Alfred Ludlam (1810 – 8 November 1877) was a leading New Zealand politician, horticulturist and farmer who owned land at Wellington and in the Hutt Valley. A member of three of New Zealand's four earliest parliaments, he was also a philanthropist and a founder of Wellington's Botanic Garden.

Born in or near the town of Newry, County Down, Ireland, Ludlam lived for a while in the West Indies before coming to New Zealand, where he would spend the rest of his life apart from visits to Australia and England. (Little is known about Ludlam's early activities in Ireland or the West Indies but a preserved specimen of the common iguana, collected by him on Tobago, is listed in an 1845 British Museum catalogue of lizards.)

Alfred Ludlam was aged 30 when he arrived at Wellington on New Zealand's North Island on 12 December 1840 from Gravesend in England. He is listed as a "cabin passenger" aboard the 700-ton emigrant vessel London, which sailed under the auspices of the New Zealand Company. (The company had been formed in London the previous year with the purpose of promoting the orderly colonisation of New Zealand by British settlers.) He prospered in his new homeland, proving to be an energetic, intelligent and highly capable settler who proceeded to play an active role in the Wellington region's civic and cultural life. He also assisted the Lower Hutt militia during the New Zealand land wars, which pitted the British colonists against the indigenous Māori tribes. He served in the militia as Captain Ludlam from July 1860 onwards.

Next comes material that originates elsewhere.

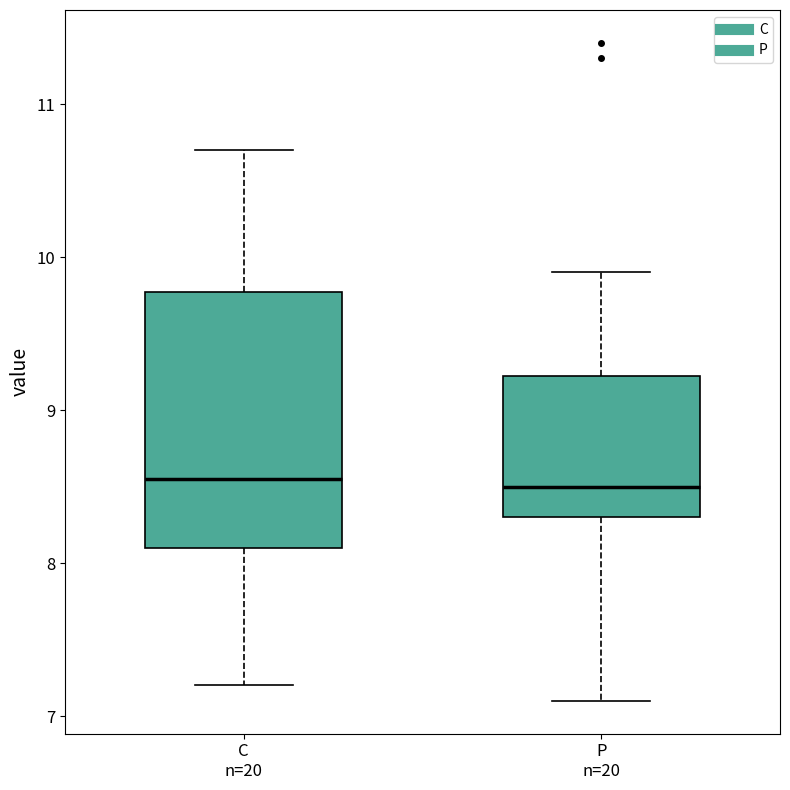

Reading left to right, read every box against the y-axis: the position of its median line, the range the box covers, and the ends of its whiskers. The values are not printed on the chart, so give them approximately, as read against the axis.

C n=20: median 8.6, box 8.1 to 9.8, whiskers 7.2 to 10.7
P n=20: median 8.5, box 8.3 to 9.2, whiskers 7.1 to 9.9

In 1853 voters chose Ludlam and Edward Gibbon Wakefield, the former director of the New Zealand Company, to represent the electorate of Hutt in New Zealand's 1st Parliament, which opened in Wellington on 24 May the following year. Ludlam would also be elected as a member of the 2nd Parliament and the 4th Parliament, representing Hutt in 1853–55 (resigned 9 July), 1855–56 (resigned 16 August) and 1866–70 (retired). He resigned his seat before the conclusion of both the 1st and 2nd Parliaments.